◆ Exercise requirements: Find the line containing "- [Deployment](#deployment)" in the entries below. Restate it and each line after it, word for word, up to and including the line containing "## Site Owner".

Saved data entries
• • •

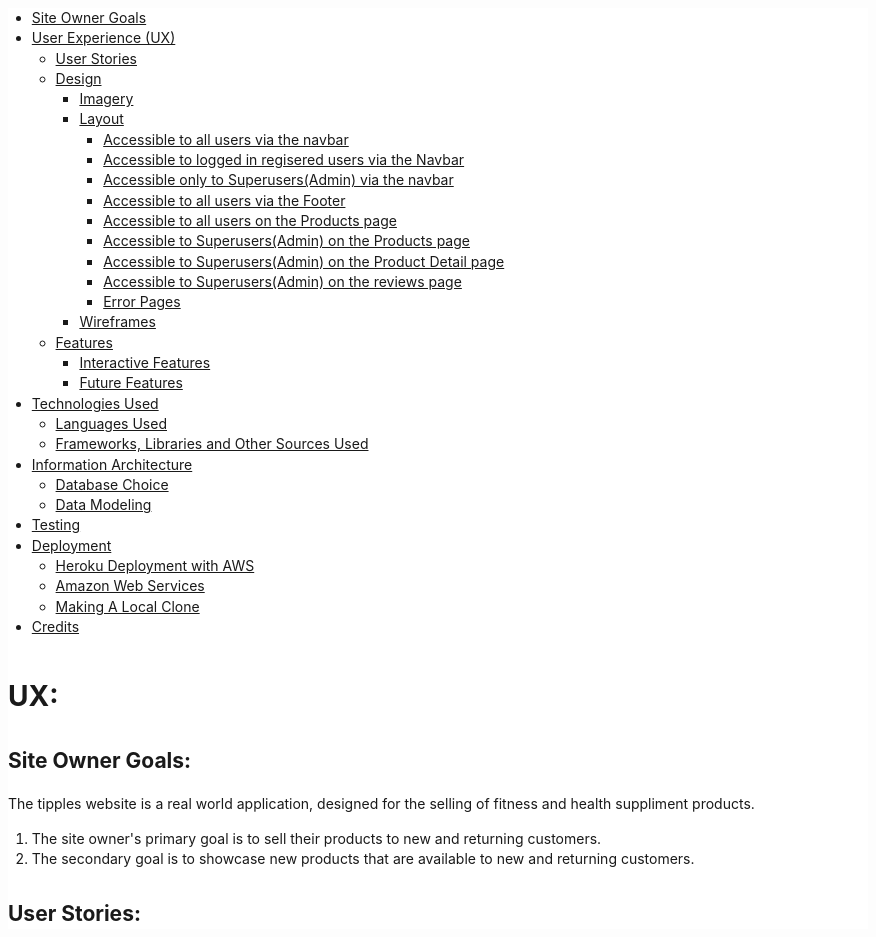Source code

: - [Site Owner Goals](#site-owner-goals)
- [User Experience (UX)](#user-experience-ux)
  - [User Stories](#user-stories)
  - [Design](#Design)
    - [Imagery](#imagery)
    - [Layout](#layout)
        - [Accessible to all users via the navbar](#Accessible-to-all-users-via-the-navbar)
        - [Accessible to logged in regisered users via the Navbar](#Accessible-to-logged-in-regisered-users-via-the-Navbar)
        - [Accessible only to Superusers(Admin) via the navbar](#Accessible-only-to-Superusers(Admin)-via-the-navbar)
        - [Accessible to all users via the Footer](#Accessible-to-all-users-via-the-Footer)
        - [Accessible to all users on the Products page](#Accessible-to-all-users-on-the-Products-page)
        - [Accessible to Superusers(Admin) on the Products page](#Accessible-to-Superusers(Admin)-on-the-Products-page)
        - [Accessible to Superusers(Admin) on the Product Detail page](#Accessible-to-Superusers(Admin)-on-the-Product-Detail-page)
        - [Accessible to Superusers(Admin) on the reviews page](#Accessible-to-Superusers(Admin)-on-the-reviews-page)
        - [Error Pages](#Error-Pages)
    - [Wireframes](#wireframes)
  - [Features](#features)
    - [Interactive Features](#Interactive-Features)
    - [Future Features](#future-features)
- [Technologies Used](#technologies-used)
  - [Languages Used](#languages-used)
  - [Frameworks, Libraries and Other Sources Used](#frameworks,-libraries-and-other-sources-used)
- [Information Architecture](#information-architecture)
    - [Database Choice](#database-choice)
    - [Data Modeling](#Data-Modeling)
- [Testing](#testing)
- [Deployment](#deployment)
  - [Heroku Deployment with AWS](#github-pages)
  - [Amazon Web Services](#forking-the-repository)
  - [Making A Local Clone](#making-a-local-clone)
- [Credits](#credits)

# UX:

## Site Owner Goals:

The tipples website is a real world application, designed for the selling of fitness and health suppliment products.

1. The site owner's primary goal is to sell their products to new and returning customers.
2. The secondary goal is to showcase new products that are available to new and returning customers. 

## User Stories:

• • •

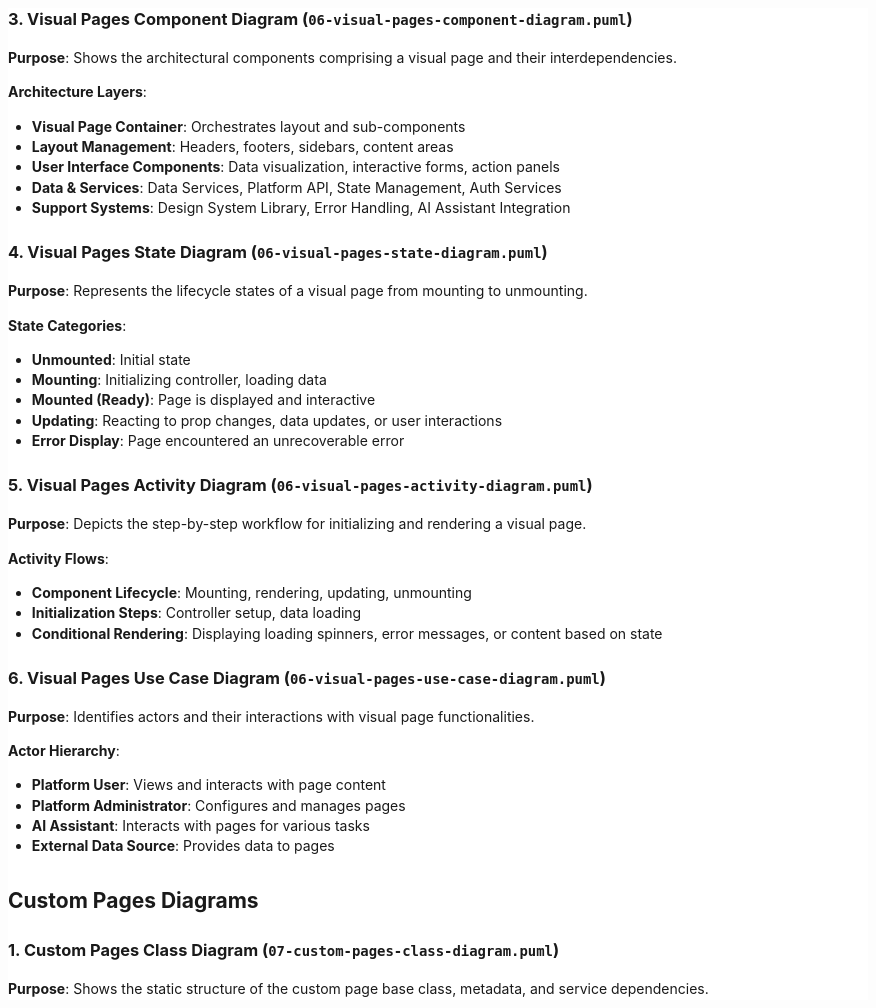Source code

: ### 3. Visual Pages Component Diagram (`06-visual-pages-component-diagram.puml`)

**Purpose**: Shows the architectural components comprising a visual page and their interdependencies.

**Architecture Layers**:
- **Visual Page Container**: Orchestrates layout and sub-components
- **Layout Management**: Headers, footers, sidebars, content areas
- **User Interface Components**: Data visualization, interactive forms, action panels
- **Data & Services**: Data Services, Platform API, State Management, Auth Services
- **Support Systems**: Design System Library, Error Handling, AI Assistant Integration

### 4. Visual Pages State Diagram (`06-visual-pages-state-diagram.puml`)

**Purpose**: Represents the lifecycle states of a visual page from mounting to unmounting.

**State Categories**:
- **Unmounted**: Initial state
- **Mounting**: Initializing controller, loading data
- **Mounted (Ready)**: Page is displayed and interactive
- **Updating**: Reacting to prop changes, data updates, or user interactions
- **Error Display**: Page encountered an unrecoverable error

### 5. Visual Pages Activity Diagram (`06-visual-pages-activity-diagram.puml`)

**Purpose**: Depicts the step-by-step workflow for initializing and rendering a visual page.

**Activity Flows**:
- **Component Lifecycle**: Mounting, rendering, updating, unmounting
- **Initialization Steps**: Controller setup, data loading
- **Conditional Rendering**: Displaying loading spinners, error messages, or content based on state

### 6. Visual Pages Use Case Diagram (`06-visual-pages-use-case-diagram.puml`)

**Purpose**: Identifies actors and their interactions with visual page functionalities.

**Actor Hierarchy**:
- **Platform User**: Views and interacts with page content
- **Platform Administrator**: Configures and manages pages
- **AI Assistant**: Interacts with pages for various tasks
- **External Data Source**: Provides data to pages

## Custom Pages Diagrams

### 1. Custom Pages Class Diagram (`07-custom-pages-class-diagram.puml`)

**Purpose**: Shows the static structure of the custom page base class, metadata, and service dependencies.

• • •

◆ Solution to the problem:
- [Deployment](#deployment)
  - [Heroku Deployment with AWS](#github-pages)
  - [Amazon Web Services](#forking-the-repository)
  - [Making A Local Clone](#making-a-local-clone)
- [Credits](#credits)

# UX:

## Site Owner Goals:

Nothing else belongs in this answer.